Polaris the Cepheid returns: 4.5 years of monitoring from ground and space

The Astrophysical Journal 683, 433−440, 2008

Polaris the Cepheid returns: 4.5 years of monitoring from ground and space

H. Bruntt
School of Physics, University of Sydney, NSW, Australia

N.R. Evans
Smithsonian Astrophysical Observatory, Cambridge, MA, USA

D. Stello
School of Physics, University of Sydney, NSW, Australia

A.J. Penny
University of St Andrews, School of Physics and Astronomy, St. Andrews, UK

J.A. Eaton
Center of Excellence in Information Systems, Tennessee State Univ., Nashville, TN, USA

D.L. Buzasi
Dept. of Physics, US Air Force Academy, Colorado Springs, CO, USA

D.D. Sasselov
Astronomy Dept., Harvard University, Cambridge, MA, USA

H.L. Preston
Dept. of Physics, US Air Force Academy, Colorado Springs, CO, USA

E. Miller-Ricci
Astronomy Dept., Harvard University, Cambridge, MA, USA

Abstract

We present the analysis of 4.5 years of nearly continuous observations of the classical Cepheid Polaris, which comprise the most precise data available for this star.
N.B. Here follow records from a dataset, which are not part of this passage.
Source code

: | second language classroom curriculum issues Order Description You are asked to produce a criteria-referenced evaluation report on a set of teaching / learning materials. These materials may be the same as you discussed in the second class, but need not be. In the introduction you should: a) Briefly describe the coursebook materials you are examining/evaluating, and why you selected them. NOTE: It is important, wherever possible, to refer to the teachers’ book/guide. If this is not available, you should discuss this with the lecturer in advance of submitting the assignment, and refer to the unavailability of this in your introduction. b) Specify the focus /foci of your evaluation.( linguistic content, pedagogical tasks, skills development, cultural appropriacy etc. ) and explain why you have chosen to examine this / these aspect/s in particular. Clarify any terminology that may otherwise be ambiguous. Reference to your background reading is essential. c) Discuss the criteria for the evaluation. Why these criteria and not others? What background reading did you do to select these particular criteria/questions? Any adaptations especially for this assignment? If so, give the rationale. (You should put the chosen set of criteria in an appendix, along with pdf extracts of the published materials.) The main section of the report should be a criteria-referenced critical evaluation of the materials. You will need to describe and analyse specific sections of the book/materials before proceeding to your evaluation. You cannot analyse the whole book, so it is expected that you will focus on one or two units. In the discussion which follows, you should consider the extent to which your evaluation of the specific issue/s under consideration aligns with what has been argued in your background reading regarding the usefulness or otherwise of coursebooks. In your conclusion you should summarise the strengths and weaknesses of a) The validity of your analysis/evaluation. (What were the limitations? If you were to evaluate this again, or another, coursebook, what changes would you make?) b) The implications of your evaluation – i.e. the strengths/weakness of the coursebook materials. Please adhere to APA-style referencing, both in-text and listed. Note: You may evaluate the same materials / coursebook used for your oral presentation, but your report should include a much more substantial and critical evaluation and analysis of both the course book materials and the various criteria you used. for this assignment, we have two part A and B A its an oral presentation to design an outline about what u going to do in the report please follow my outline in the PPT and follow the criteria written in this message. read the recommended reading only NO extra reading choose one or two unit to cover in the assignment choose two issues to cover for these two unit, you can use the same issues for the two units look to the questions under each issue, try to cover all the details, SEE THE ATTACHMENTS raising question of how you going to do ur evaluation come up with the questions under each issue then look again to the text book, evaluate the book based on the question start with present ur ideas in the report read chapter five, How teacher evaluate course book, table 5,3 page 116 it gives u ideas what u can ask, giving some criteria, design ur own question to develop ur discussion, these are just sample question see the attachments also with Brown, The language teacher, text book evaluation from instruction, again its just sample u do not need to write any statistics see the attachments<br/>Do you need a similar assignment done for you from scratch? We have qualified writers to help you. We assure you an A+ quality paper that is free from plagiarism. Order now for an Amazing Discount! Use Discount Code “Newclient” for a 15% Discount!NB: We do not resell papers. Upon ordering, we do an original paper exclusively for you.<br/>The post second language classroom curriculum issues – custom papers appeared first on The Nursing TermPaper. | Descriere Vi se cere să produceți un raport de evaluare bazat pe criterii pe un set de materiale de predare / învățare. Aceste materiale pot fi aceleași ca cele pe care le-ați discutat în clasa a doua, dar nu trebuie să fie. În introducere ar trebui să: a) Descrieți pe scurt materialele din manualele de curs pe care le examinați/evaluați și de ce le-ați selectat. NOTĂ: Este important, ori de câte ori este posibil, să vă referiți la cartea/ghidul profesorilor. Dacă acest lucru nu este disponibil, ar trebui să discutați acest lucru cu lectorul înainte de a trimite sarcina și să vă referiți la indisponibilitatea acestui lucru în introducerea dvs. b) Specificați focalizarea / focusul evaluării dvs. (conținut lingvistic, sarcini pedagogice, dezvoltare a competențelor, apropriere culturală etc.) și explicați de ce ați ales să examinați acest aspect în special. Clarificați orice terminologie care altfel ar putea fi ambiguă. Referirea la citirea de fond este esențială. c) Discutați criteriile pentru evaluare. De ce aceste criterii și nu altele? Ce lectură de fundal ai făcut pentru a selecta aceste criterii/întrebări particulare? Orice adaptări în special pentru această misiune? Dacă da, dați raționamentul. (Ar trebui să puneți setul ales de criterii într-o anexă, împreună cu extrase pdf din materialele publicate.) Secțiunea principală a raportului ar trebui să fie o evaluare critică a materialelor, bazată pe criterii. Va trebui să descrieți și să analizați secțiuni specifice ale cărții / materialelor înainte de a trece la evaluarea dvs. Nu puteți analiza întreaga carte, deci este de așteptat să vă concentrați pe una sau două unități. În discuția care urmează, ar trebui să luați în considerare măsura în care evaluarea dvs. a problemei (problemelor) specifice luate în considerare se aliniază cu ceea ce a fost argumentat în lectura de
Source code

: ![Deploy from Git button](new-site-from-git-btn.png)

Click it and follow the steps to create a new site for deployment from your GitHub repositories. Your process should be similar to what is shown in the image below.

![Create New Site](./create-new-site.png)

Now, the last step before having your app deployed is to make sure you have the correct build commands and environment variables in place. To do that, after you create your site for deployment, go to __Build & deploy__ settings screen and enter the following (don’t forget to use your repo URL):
We have made spectroscopic measurements from ground and photometric measurements from the WIRE star tracker and the SMEI instrument on the Coriolis satellite. Measurements of the amplitude of the dominant oscillation (P = 4 days), that go back more than a century, show a decrease from 120 mmag to 30 mmag (V magnitude) around the turn of the millennium. It has been speculated that the reason for the decrease in amplitude is the evolution of Polaris towards the edge of the instability strip. However, our new data reveal an increase in the amplitude by about 30% from 2003-2006. It now appears that the amplitude change is cyclic rather than monotonic, and most likely the result of a pulsation phenomenon. In addition, previous radial velocity campaigns have claimed the detection of long-period variation in Polaris (P > 40 days). Our radial velocity data are more precise than previous datasets, and we find no evidence for additional variation for periods in the range 3-50 days with an upper limit of 100 m/s. However, in the WIRE data we find evidence of variation on time-scales of 2-6 days, which we interpret as being due to granulation.